= Task details =
Only the number is wanted: how many lines of the listing below contain "pixels"?

= Data to use =
★ ★ ★ ★

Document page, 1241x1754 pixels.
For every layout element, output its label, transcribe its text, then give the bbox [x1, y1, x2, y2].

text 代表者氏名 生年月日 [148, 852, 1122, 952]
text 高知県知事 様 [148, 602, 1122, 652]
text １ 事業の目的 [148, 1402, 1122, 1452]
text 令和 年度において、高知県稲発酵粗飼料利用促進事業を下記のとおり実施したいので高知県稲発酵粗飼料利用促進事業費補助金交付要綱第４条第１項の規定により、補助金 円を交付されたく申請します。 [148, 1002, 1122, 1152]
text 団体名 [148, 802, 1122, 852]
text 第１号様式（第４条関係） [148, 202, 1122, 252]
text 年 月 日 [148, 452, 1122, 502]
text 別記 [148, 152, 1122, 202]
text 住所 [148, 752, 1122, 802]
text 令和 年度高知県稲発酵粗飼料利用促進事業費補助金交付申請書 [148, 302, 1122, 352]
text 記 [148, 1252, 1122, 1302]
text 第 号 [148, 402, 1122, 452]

★ ★ ★ ★

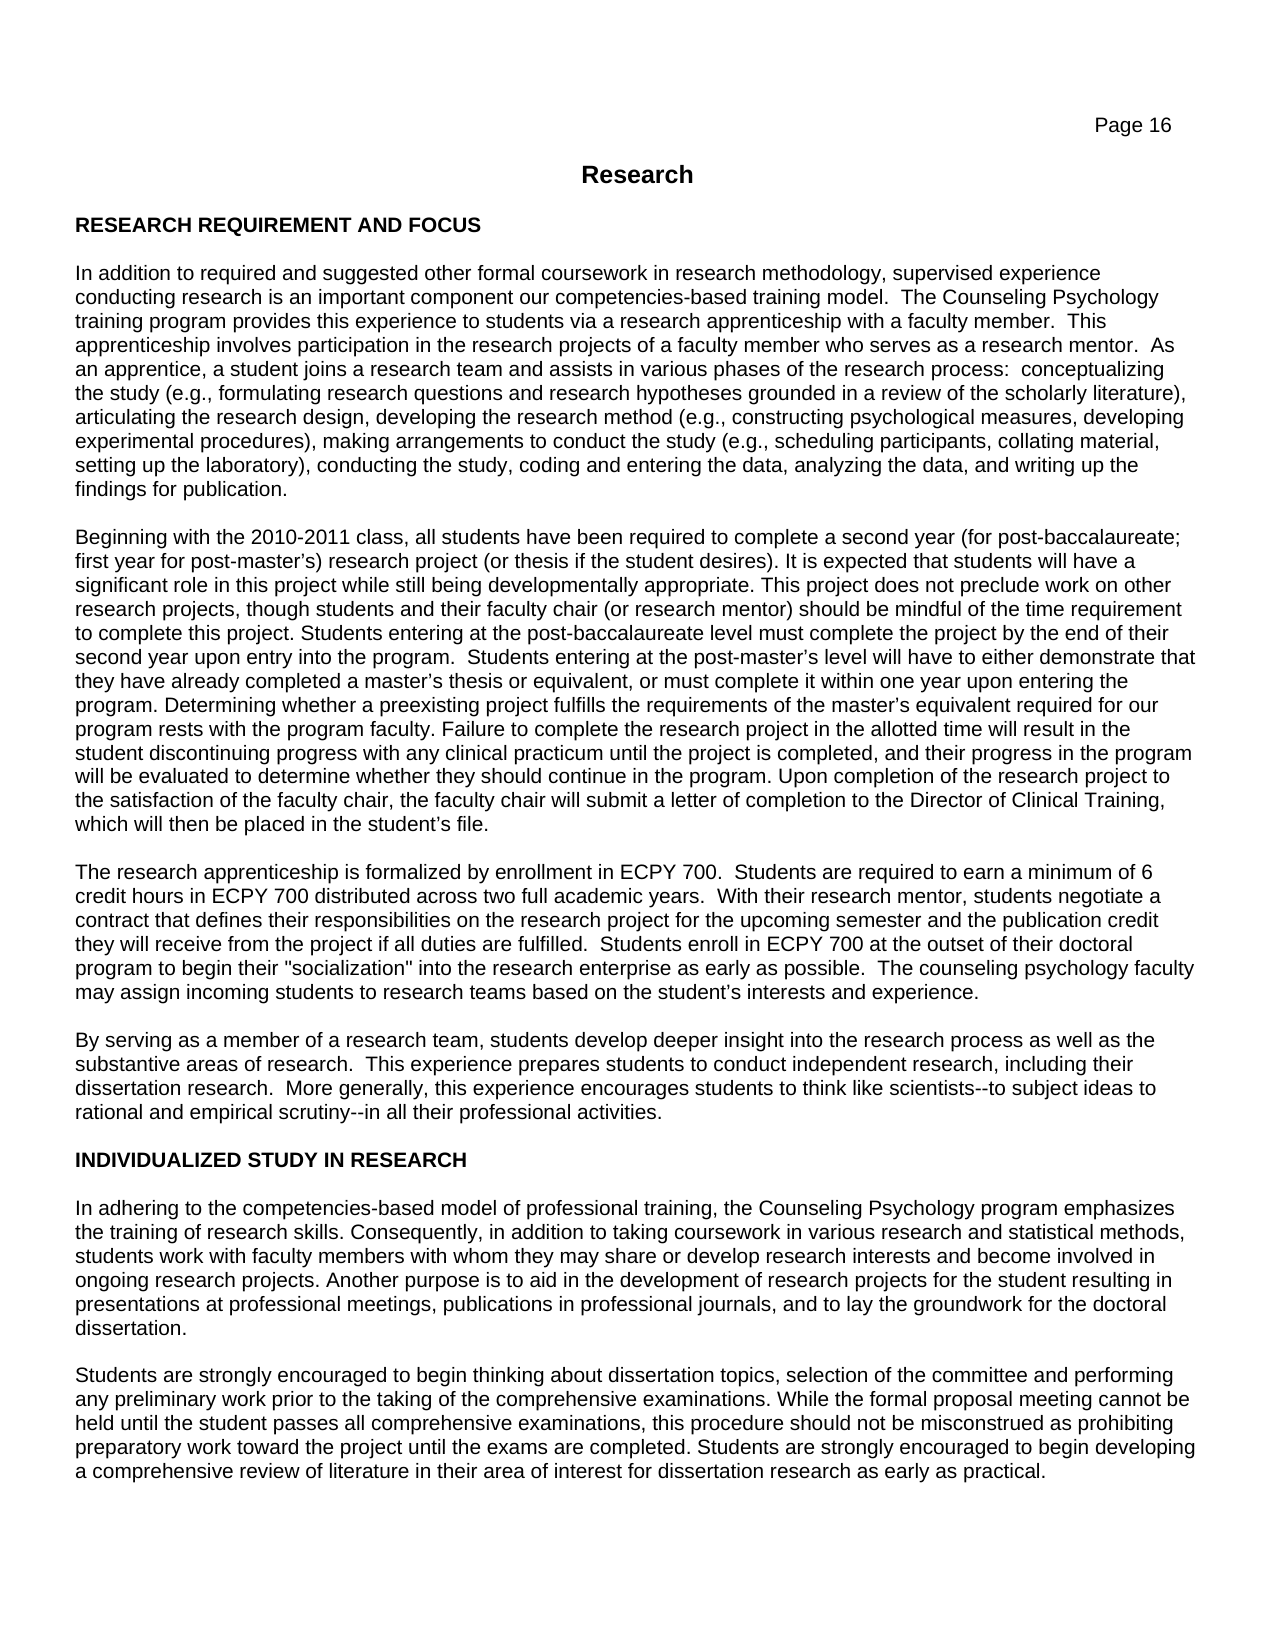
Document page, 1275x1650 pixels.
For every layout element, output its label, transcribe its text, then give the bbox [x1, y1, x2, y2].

★ ★ ★ ★

= Output of the exercise =
2